YOUR OBJECTIVE: Retype each line of text in the records below without changing anything, and leave the pictures out of your answer.

Entries drawn from a collection:
____

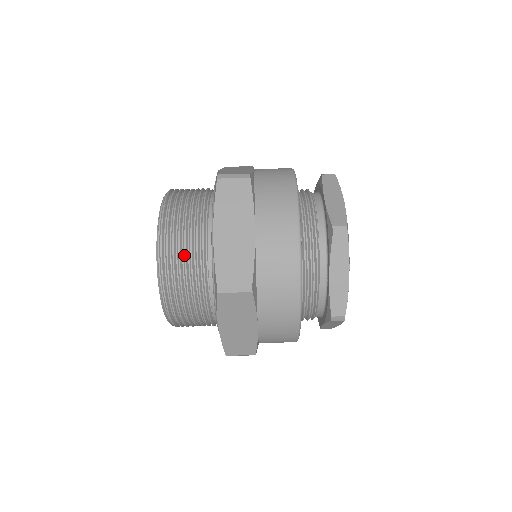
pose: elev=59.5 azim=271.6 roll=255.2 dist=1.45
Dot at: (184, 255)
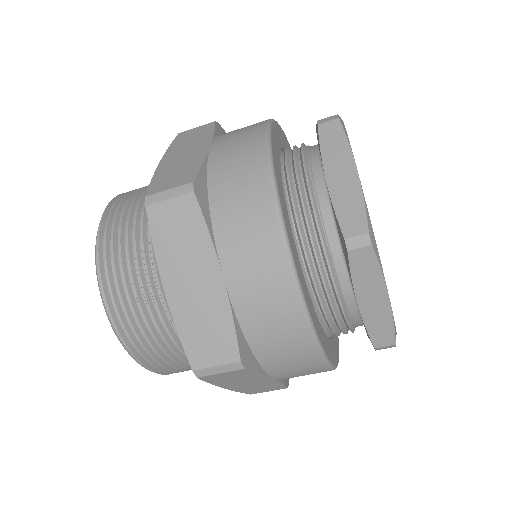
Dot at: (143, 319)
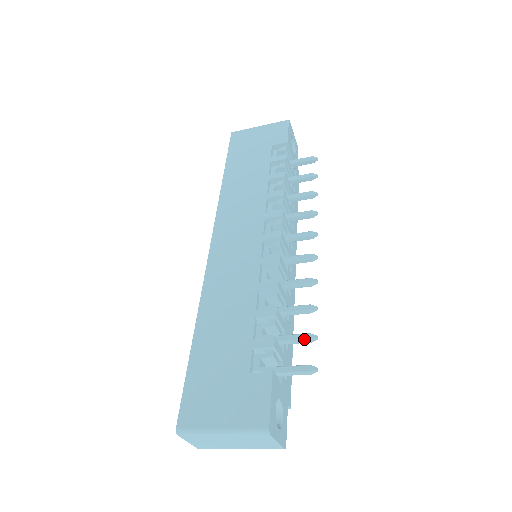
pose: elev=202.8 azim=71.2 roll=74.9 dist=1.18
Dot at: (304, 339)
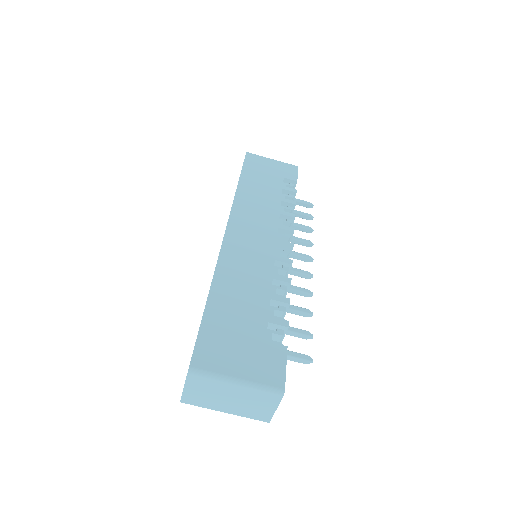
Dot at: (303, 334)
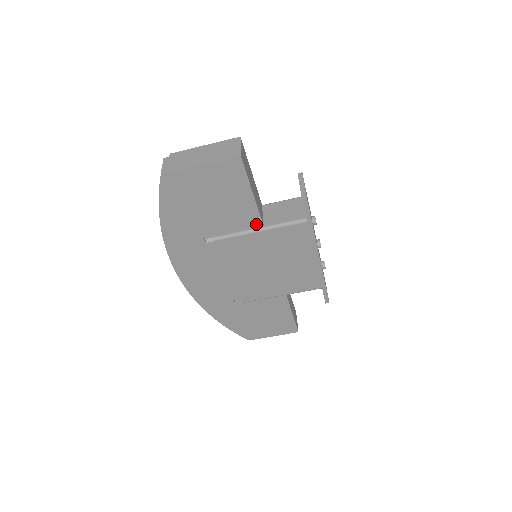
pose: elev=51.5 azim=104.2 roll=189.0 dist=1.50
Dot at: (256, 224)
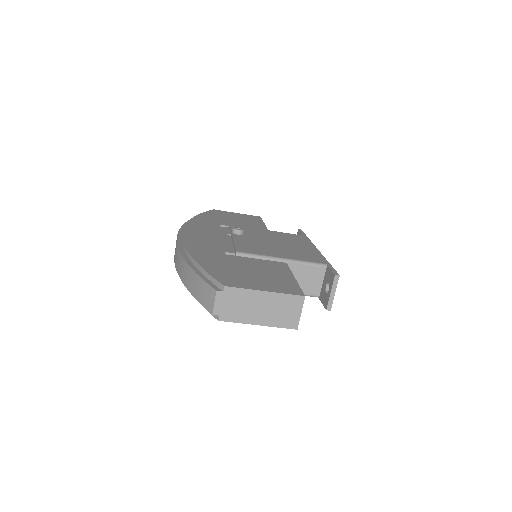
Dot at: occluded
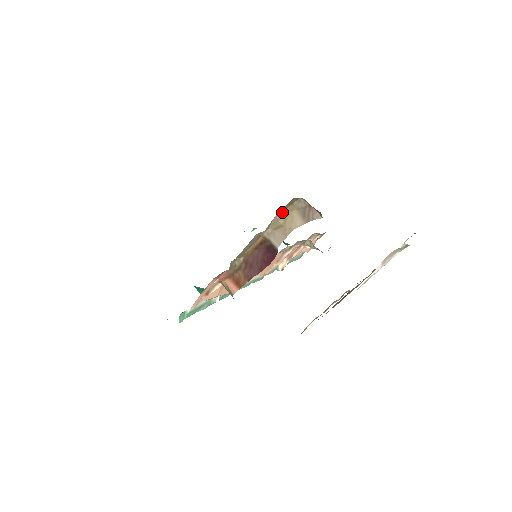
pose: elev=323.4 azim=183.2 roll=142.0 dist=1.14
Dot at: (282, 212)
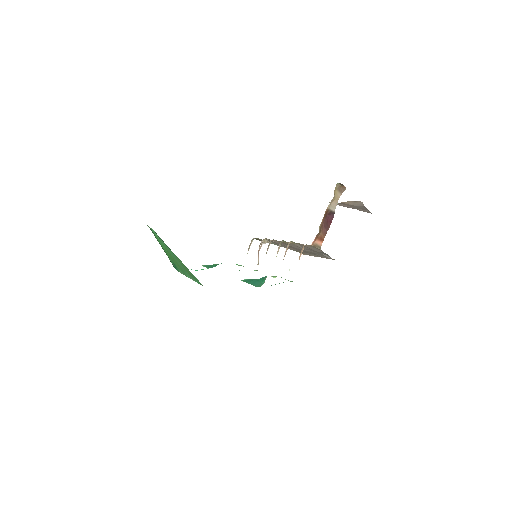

____

RESULT:
pose: elev=59.5 azim=271.6 roll=255.2 dist=1.45
Dot at: (184, 255)
Dot at: (143, 319)
pose: elev=202.8 azim=71.2 roll=74.9 dist=1.18
Dot at: (304, 339)
Dot at: (303, 334)
pose: elev=51.5 azim=104.2 roll=189.0 dist=1.50
Dot at: (256, 224)
Dot at: occluded
pose: elev=323.4 azim=183.2 roll=142.0 dist=1.14
Dot at: (282, 212)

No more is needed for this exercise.